- Born: 9 November 1909 Grenoble
- Died: 15 November 2002 (aged 93)
- Occupations: Historian, essayist

= André Clot =

French historian and essayist

André Clot (9 November 1909 - 15 November 2002) was a French historian and essayist.

Clot worked from 1936 to 1942 for the news agency agence Havas, from 1943 to 1945 for Radio-Brazzaville and finally from 1945 up to his superannuation for the Agence France-Presse (AFP).

He lived for many years in Turkey and the countries of the Near and Middle East and was expert on Islam.

He published books about the history and culture of Islamic countries.

== Works ==
- L'Espagne musulmane. VIIIe–XVe siècle. Éditions Perrin, Paris 1999, ISBN 2-262-01425-6.

[Excerpted data]
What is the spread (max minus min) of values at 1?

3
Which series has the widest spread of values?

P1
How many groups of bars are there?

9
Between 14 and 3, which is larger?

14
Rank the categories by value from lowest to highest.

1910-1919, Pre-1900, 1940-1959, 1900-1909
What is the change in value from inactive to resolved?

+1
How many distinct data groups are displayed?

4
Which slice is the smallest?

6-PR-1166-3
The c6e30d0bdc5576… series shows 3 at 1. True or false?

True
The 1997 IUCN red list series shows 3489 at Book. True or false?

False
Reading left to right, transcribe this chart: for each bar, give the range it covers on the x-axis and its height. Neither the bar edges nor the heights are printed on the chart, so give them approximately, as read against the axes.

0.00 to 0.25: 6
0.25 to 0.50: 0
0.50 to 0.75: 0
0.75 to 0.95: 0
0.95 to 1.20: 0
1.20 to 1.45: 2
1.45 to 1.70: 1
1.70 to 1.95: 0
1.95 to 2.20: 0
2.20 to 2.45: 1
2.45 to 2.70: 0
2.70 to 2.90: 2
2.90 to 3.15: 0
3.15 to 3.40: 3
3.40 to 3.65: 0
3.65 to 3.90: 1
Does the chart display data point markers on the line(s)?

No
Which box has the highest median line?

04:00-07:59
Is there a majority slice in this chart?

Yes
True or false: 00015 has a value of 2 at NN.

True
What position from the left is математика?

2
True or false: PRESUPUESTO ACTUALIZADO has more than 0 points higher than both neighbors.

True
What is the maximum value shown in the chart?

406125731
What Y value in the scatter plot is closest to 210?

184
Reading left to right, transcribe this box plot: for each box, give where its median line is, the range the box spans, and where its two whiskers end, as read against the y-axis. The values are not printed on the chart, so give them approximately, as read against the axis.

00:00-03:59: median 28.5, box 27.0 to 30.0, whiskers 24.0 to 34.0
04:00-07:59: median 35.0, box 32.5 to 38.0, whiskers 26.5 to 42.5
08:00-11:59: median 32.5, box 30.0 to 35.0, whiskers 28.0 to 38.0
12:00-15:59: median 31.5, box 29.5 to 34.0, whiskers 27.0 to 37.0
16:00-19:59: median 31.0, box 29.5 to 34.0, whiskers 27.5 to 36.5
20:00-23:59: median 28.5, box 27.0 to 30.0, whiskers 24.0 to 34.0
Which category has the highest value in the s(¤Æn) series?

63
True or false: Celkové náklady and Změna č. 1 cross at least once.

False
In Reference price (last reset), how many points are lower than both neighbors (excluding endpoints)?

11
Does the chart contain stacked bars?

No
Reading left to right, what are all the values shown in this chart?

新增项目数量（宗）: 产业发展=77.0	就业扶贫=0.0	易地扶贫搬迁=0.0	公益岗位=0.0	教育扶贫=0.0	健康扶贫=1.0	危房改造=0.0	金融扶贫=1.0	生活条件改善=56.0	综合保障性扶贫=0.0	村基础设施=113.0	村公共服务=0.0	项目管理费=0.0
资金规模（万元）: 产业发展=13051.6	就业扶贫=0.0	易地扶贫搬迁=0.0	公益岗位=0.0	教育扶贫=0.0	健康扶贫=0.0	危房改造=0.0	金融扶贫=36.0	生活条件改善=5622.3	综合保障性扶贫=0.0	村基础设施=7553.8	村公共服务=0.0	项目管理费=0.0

[Required work]
A – Translate this sentence from the André Clot biography into Spanish: "He lived for many years in Turkey and the countries of the Near and Middle East and was expert on Islam."
B – Pick up the André Clot biography after its final line and write what comes next.

[Expected responses]
A – Vivió durante muchos años en Turquía y en los países del Cercano y Medio Oriente, y era experto en el islam.

B –
- L'Egypte des Mamelouks : L'empire des esclaves 1250-1517, Perrin, Paris 1999, ISBN 2-262-01030-7.
- Les Grands Moghols, 1993. Plon, Paris 1993, ISBN 2-259-02698-2.
- Mehmed II, le conquérant de Byzance (1432-1481), Perrin, Paris 1990, ISBN 2-262-00719-5.
- Haroun al-Rachid et le temps des "Mille et une nuits". Fayard, Paris 1986, ISBN 2-213-01810-3. (English version: Harun al-Rashid and the World of The Thousand and One Nights; Translated by John Howe, Saqi Books, New York 2005, ISBN 0-86356-550-6)
- Soliman le Magnifique, Fayard, Paris 1983, ISBN 2-213-01260-1. (English version: Suleiman the Magnificent: The Man, His Life, His Epoch. Translated by Matthew J. Reisz, Saqi Books, New York 1992, ISBN 0-86356-126-8).